> [REQUIREMENT]: Can you swap "largest" for "greatest" in the lines below and give them again with nothing else changed, leaving out the pictures?

> [WORKING DATA]:

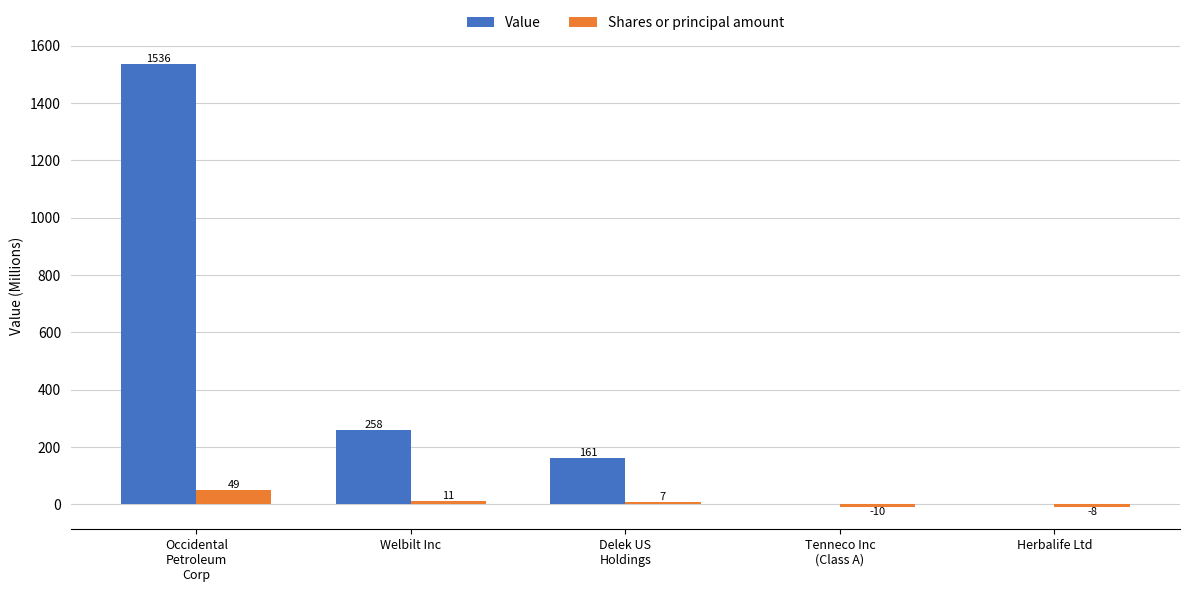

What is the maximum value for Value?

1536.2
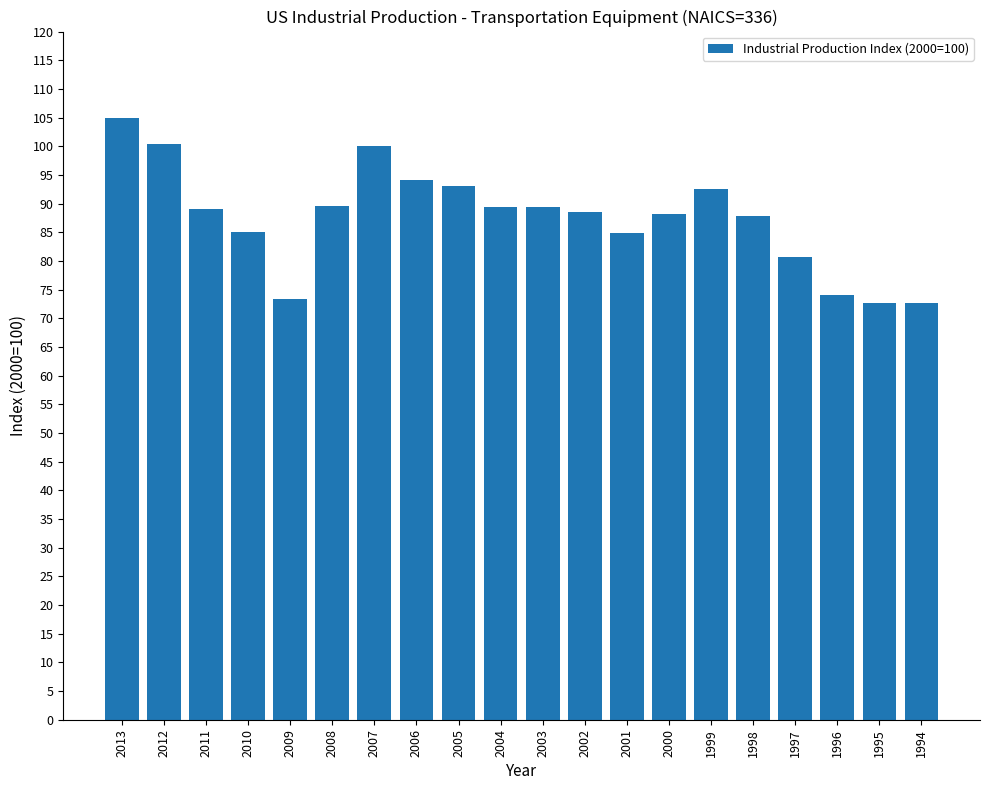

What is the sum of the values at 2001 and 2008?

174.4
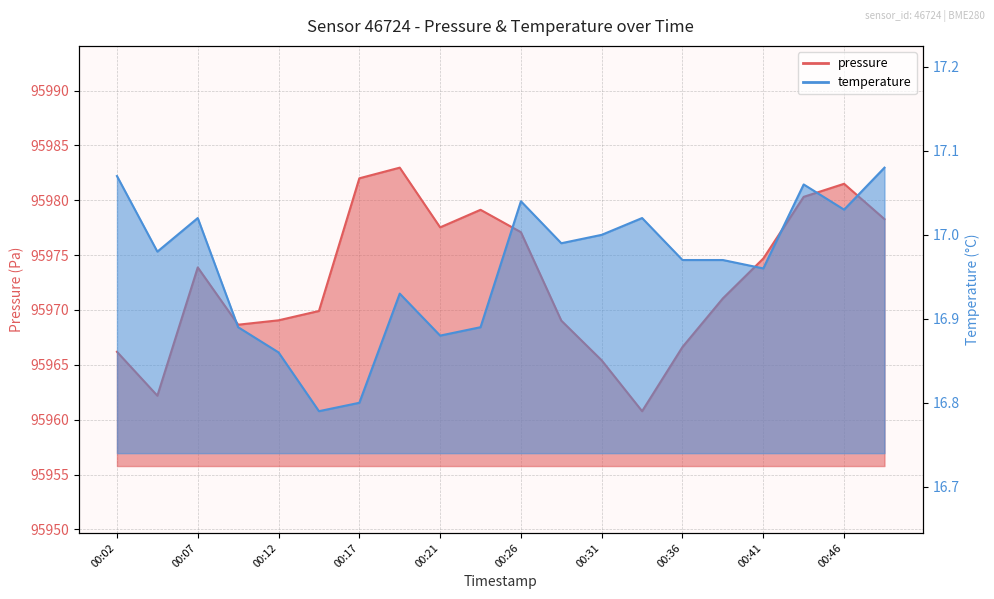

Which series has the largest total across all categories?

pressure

> [TASK OUTPUT]:
What is the maximum value for Value?

1536.2

What is the sum of the values at 2001 and 2008?

174.4

Which series has the greatest total across all categories?

pressure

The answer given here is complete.